== Records to use ==

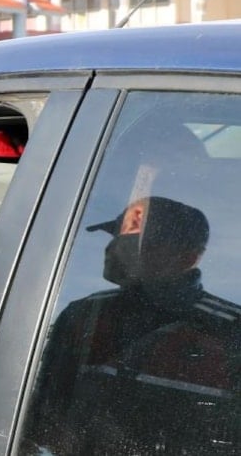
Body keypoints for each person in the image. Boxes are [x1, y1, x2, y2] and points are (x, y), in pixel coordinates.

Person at [22, 195, 241, 455]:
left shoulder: (229, 330)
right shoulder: (83, 314)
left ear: (187, 257)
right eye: (115, 237)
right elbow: (38, 420)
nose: (112, 248)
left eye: (132, 242)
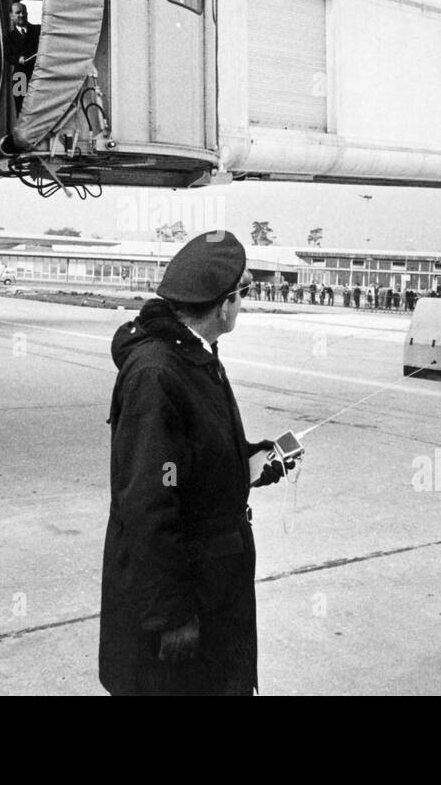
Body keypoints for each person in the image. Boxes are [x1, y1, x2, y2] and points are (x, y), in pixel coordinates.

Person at [99, 230, 289, 696]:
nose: (242, 305)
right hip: (186, 599)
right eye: (242, 295)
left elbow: (190, 461)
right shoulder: (158, 373)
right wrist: (172, 616)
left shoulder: (194, 355)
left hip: (212, 585)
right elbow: (148, 501)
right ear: (224, 306)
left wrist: (249, 459)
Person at [5, 1, 39, 104]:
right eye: (18, 12)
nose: (22, 15)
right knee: (21, 106)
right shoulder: (8, 37)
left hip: (39, 74)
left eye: (24, 12)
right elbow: (8, 56)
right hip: (20, 76)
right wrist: (18, 59)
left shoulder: (39, 30)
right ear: (11, 16)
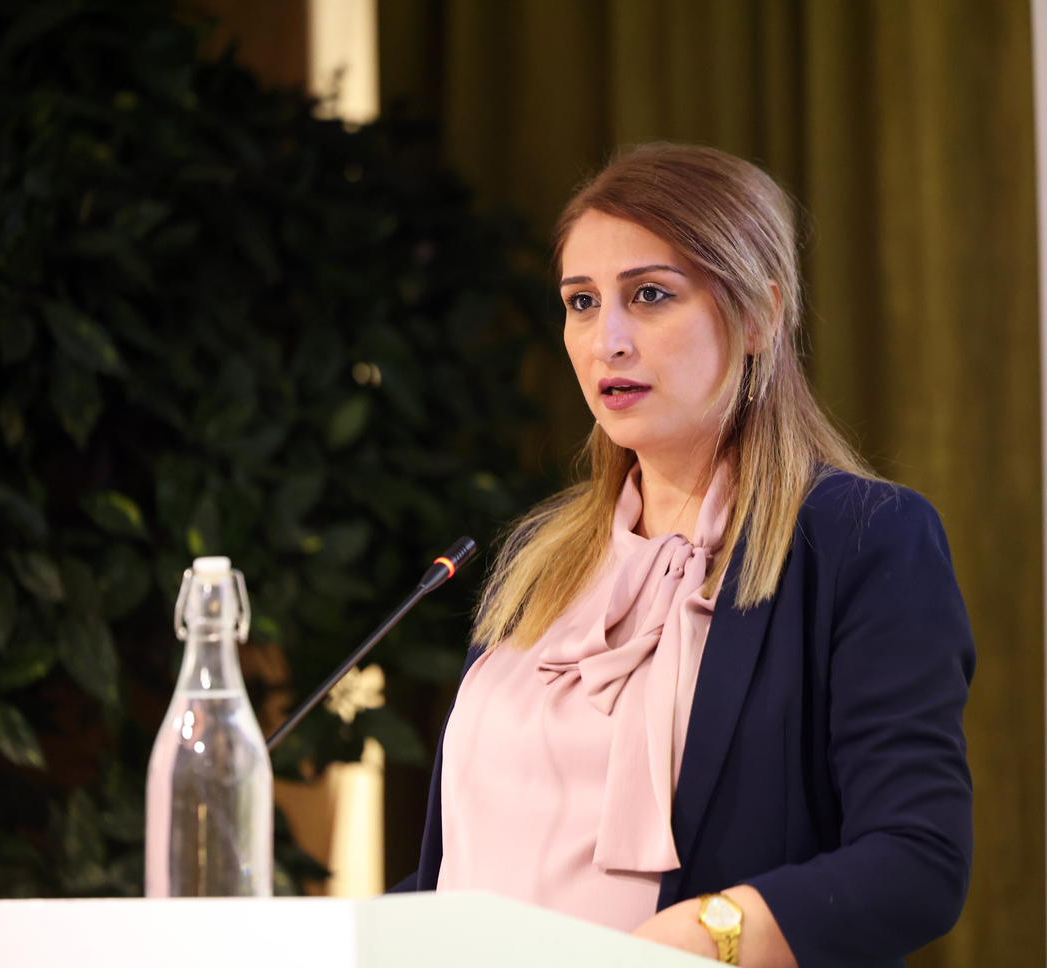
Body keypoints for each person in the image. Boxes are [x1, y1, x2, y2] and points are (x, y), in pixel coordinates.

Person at [396, 144, 975, 968]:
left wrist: (712, 935)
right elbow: (461, 869)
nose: (608, 340)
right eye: (582, 302)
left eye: (651, 295)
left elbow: (917, 861)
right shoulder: (538, 561)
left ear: (759, 316)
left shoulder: (859, 540)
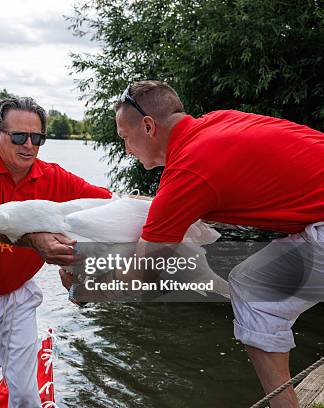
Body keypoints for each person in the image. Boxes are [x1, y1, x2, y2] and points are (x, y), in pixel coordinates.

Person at [114, 80, 324, 407]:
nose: (127, 149)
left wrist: (79, 276)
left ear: (148, 126)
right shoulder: (217, 123)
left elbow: (143, 274)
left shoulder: (188, 170)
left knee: (253, 291)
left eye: (125, 138)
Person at [0, 96, 111, 407]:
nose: (28, 145)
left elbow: (109, 206)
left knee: (27, 396)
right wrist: (36, 240)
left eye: (37, 138)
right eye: (19, 136)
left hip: (18, 301)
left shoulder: (53, 177)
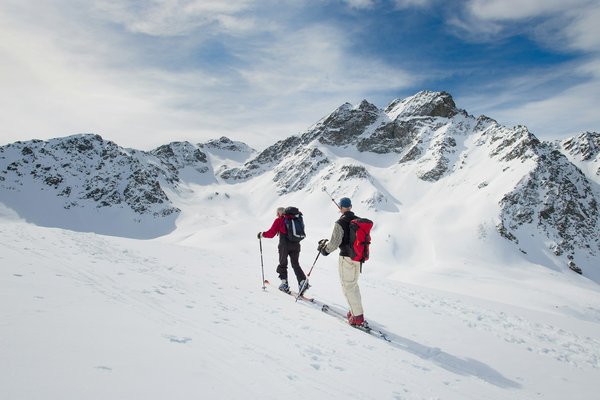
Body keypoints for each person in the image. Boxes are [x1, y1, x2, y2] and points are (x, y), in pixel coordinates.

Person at [317, 197, 365, 326]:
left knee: (348, 286)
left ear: (340, 207)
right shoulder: (358, 220)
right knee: (353, 285)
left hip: (346, 258)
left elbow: (335, 242)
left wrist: (324, 250)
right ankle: (354, 310)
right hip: (357, 259)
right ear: (350, 206)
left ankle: (357, 317)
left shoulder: (340, 222)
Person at [258, 207, 309, 294]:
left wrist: (262, 234)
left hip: (284, 245)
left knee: (283, 264)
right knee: (295, 264)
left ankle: (284, 284)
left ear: (279, 213)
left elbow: (271, 233)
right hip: (296, 244)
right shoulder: (296, 219)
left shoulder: (279, 220)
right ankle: (302, 282)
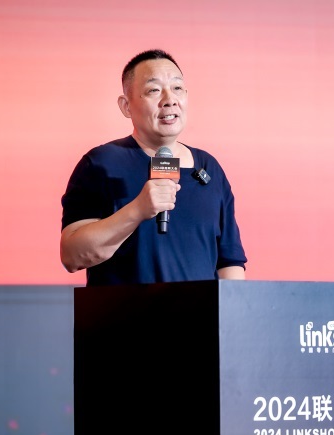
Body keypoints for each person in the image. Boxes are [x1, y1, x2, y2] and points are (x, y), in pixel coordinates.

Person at [60, 49, 247, 286]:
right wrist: (138, 210)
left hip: (199, 311)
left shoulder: (209, 167)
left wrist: (234, 308)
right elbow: (72, 255)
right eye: (154, 90)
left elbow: (229, 262)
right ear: (126, 106)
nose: (170, 99)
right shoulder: (101, 164)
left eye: (177, 88)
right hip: (125, 310)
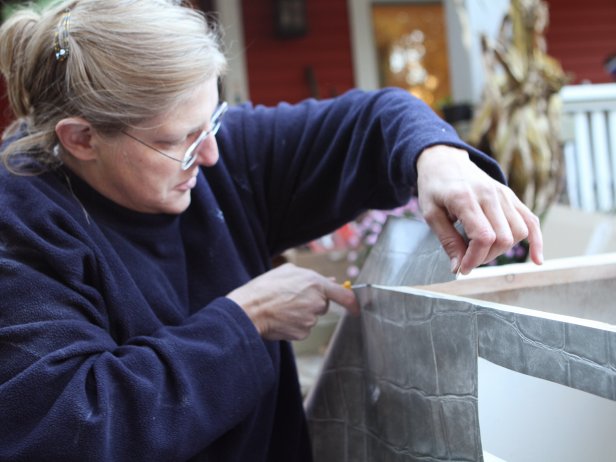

===

● Task brief
Although the records hold pictures, return only what remains, word for word.

● Result
Body keypoints for each person in the image. Boxes are [x1, y1, x2, y2] and points are (x, y), in pixel coordinates.

Person at [22, 195, 241, 455]:
left shoulder: (229, 330)
right shoulder: (83, 314)
left ear: (187, 257)
right eye: (115, 237)
right elbow: (38, 420)
nose: (112, 248)
left eye: (132, 242)
Body keypoints for each person in the image. Boxes are [x1, y1, x2, y2] and points are (x, y), in pixel coordinates.

Person at [99, 230, 289, 696]:
nose: (242, 305)
right hip: (186, 599)
right eye: (242, 295)
left elbow: (190, 461)
right shoulder: (158, 373)
right wrist: (172, 616)
left shoulder: (194, 355)
left hip: (212, 585)
right elbow: (148, 501)
right ear: (224, 306)
left wrist: (249, 459)
Person at [5, 1, 39, 104]:
right eye: (18, 12)
nose: (22, 15)
right knee: (21, 106)
right shoulder: (8, 37)
left hip: (39, 74)
left eye: (24, 12)
right elbow: (8, 56)
right hip: (20, 76)
right wrist: (18, 59)
left shoulder: (39, 30)
right ear: (11, 16)
Body keypoints for each person in the image. Boxes are [x1, y1, x2, y2] and points are (x, y), in pixel coordinates.

Person at [396, 144, 975, 968]:
left wrist: (712, 935)
right elbow: (461, 869)
nose: (608, 340)
right eye: (582, 302)
left eye: (651, 295)
left elbow: (917, 861)
right shoulder: (538, 561)
left ear: (759, 316)
left shoulder: (859, 540)
Body keypoints for each person in the image. Boxes are [x1, y1, x2, y2] and points are (x, y), in pixel coordinates.

Person at [114, 80, 324, 407]:
nose: (127, 149)
left wrist: (79, 276)
left ear: (148, 126)
right shoulder: (217, 123)
left elbow: (143, 274)
left shoulder: (188, 170)
left knee: (253, 291)
left eye: (125, 138)
Person at [0, 96, 111, 407]:
nose: (28, 145)
left elbow: (109, 206)
left knee: (27, 396)
right wrist: (36, 240)
left eye: (37, 138)
right eye: (19, 136)
left hip: (18, 301)
left shoulder: (53, 177)
Body keypoints for each person in the image. Boxes are [x1, y1, x2, y2] and points are (x, y), in pixel coordinates.

Person at [317, 197, 365, 326]:
left knee: (348, 286)
left ear: (340, 207)
right shoulder: (358, 220)
right knee: (353, 285)
left hip: (346, 258)
left elbow: (335, 242)
left wrist: (324, 250)
right ankle: (354, 310)
right hip: (357, 259)
right ear: (350, 206)
left ankle: (357, 317)
left shoulder: (340, 222)
Person at [258, 207, 309, 294]:
left wrist: (262, 234)
left hip: (284, 245)
left knee: (283, 264)
right knee: (295, 264)
left ankle: (284, 284)
left ear: (279, 213)
left elbow: (271, 233)
right hip: (296, 244)
right shoulder: (296, 219)
left shoulder: (279, 220)
right ankle: (302, 282)
Body keypoints for each person in the image. Boxes are [x1, y1, x2, y2] and points are (x, y), in pixel coordinates.

Person at [60, 49, 247, 286]:
right wrist: (138, 210)
left hip: (199, 311)
left shoulder: (209, 167)
left wrist: (234, 308)
right elbow: (72, 255)
right eye: (154, 90)
left elbow: (229, 262)
right ear: (126, 106)
nose: (170, 99)
right shoulder: (101, 164)
left eye: (177, 88)
right hip: (125, 310)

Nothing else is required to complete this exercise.